- _Problem_:
Looking at the entries, how many lines hold the word "hand"? State the number by itself.

Recorded data:
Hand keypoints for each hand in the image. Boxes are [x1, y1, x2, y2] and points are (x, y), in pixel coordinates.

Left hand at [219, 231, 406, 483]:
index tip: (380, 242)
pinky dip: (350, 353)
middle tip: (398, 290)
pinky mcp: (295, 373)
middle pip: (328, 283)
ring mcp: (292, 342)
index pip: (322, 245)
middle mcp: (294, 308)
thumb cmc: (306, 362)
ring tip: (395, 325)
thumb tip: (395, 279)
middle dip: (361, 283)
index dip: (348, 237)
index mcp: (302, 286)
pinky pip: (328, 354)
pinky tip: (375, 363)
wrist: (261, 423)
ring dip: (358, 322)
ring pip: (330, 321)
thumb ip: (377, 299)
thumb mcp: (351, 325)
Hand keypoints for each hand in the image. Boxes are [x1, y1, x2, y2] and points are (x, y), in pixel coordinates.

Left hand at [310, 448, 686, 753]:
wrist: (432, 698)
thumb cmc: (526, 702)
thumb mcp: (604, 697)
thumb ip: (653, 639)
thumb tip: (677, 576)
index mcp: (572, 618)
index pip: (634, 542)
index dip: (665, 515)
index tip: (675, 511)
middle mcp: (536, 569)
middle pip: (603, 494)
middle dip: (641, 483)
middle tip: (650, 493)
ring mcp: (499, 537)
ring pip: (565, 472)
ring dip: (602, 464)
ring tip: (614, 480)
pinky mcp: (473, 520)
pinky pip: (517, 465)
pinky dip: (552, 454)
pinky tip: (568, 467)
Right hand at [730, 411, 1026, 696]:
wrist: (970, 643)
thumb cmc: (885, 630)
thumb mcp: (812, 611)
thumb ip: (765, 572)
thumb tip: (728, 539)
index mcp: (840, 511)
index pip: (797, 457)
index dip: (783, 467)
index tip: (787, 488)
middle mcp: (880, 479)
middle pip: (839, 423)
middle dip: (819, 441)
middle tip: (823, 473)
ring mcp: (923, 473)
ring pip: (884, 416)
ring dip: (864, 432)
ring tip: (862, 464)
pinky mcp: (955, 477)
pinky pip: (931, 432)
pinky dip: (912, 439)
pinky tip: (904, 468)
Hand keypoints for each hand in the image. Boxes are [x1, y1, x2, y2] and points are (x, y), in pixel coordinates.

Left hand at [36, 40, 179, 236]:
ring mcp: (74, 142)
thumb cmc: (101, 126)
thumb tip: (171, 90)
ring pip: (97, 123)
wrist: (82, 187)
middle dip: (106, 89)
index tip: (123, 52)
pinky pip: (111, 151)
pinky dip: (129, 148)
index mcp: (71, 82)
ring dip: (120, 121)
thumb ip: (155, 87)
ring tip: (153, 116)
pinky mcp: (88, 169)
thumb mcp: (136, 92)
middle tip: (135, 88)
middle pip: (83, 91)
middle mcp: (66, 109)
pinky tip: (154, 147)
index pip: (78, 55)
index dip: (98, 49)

- _Answer section_:
7